A two-page report from Citizens for Tax Justice explains new evidence of offshore tax avoidance by corporations unearthed by the non-partisan Congress Research Service (CRS).
In a nutshell, CRS finds that U.S. corporations report a huge share of their profits as officially earned in small, low-tax countries where they have very little investment and workforce while reporting a much smaller percentage of their profits in larger, industrial countries where they actually have massive investments and workforces.
This essentially confirms that corporations are artificially inflating the share of their profits that they claim to earn tax havens where they don’t really do much real business. Remember that offshore tax avoidance by corporations often takes the form of convoluted transactions that allow U.S. corporations to claim that most of the profits from their business are earned in offshore subsidiaries in a tax haven like Bermuda, and that the offshore subsidiary my be nothing more than a post office box.

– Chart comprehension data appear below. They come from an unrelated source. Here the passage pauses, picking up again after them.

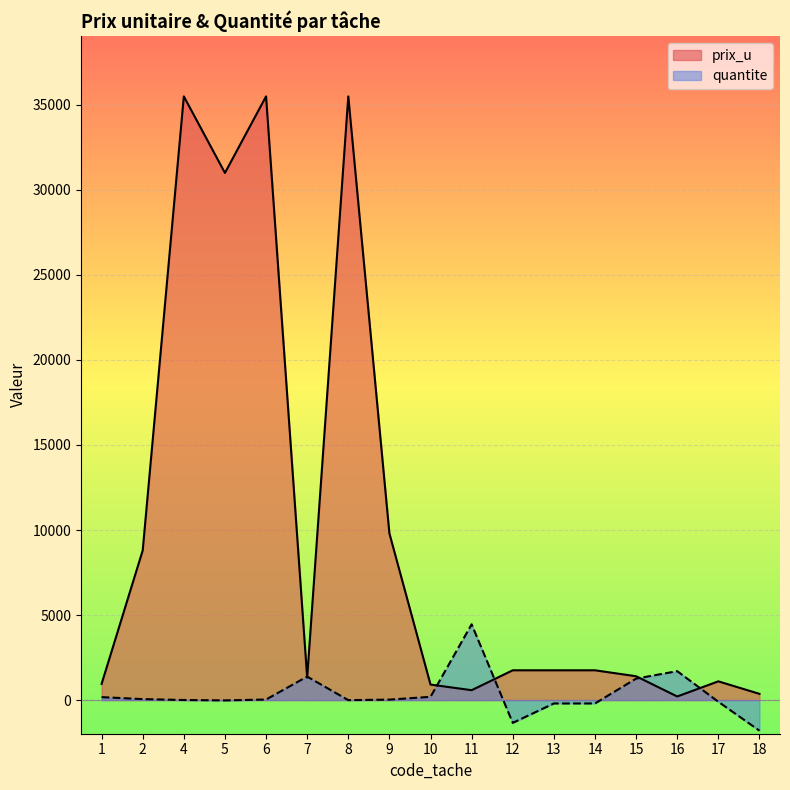

Is it true that quantite equals 250 at 1?

False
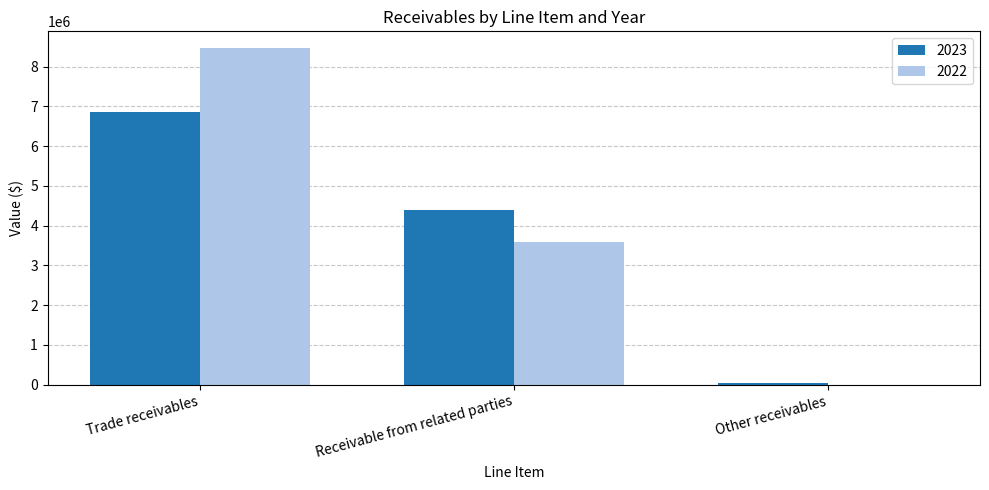

The 2023 series shows 6861283 at Trade receivables. True or false?

True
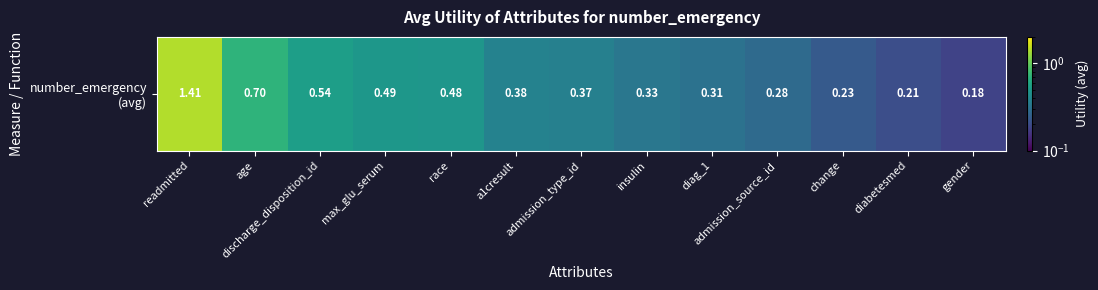

Which has a higher value, readmitted or discharge_disposition_id?

readmitted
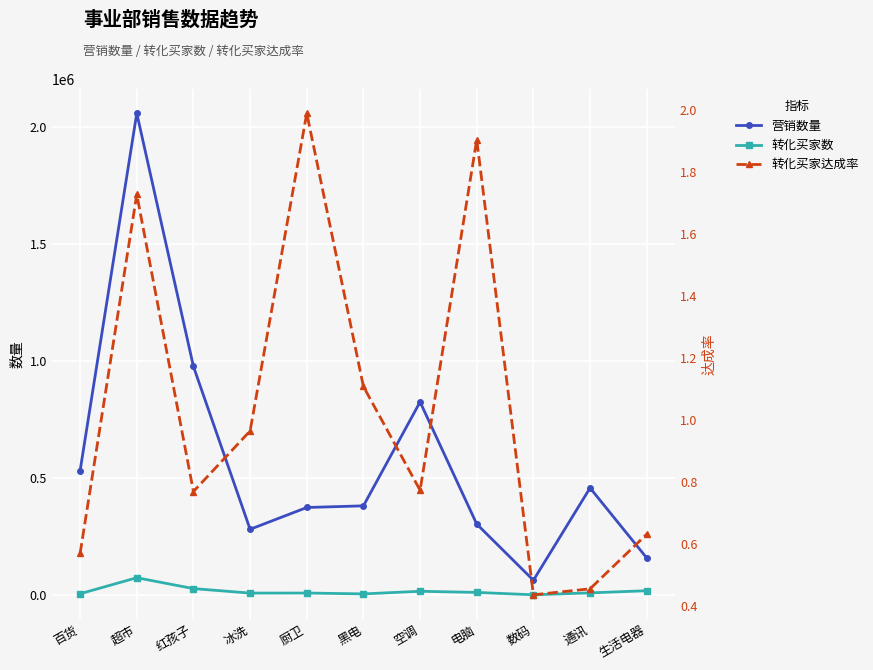

Which series has the largest total across all categories?

营销数量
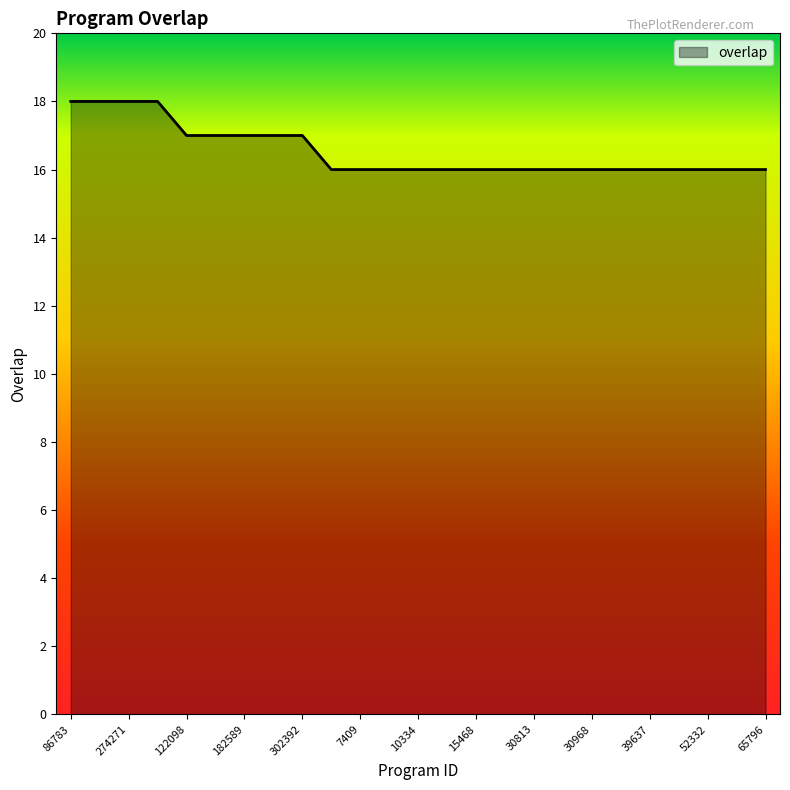

What is the greatest value displayed?

18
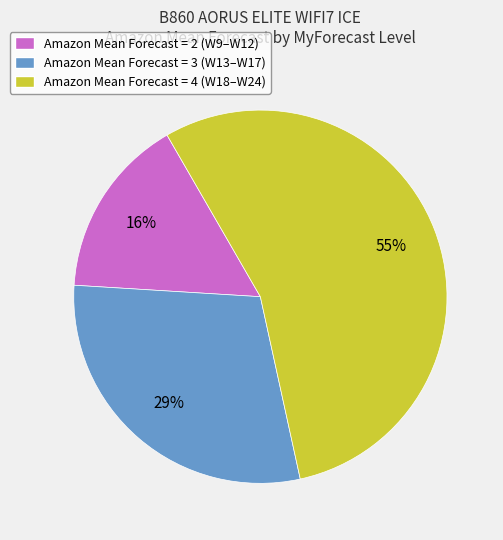

To the nearest percent, what portion does Amazon Mean Forecast = 3 (W13–W17) represent?

29%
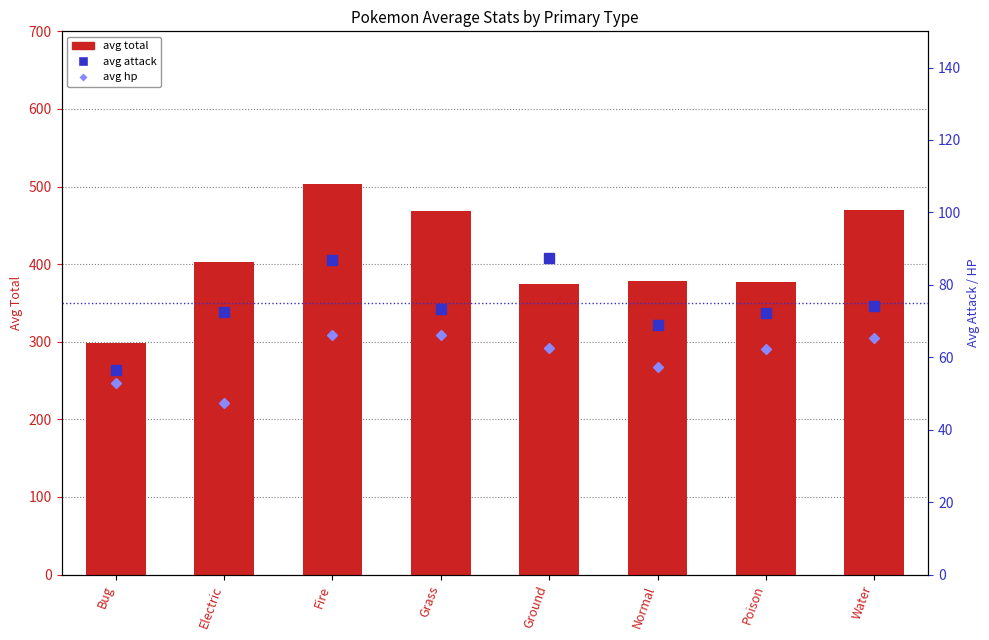

What is the label of the 8th bar from the right?

Bug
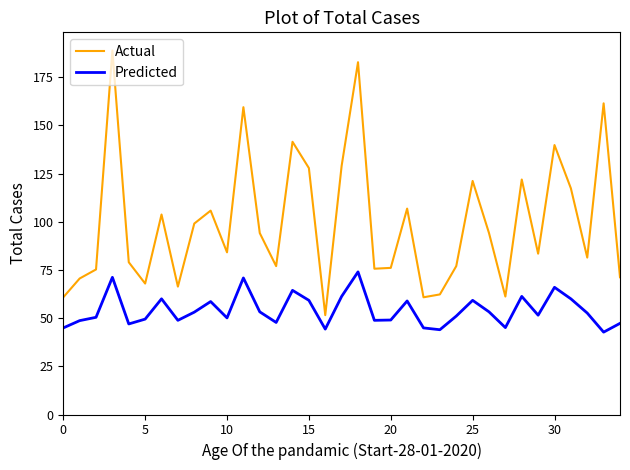

What is the difference between the maximum and minimum values in the Actual series?

137.3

And Bermuda is a great example. CRS finds that the amount of profits that U.S. corporations report to earn in Bermuda is 1,000 percent of Bermuda’s GDP! That’s ten times Bermuda’s gross national product — ten times the tiny country’s actual economic output. This is obviously impossible and confirms that much of the profits that U.S. corporations claim are earned there represent no actual economic activity but rather represent profits shifted from the U.S. or from other countries to take advantage of that fact that Bermuda has no corporate income tax.
Sadly, most of the tax dodges practiced by U.S. corporations to shift their profits to tax havens are actually legal. CTJ’s report explains what type of tax reform is needed to address this.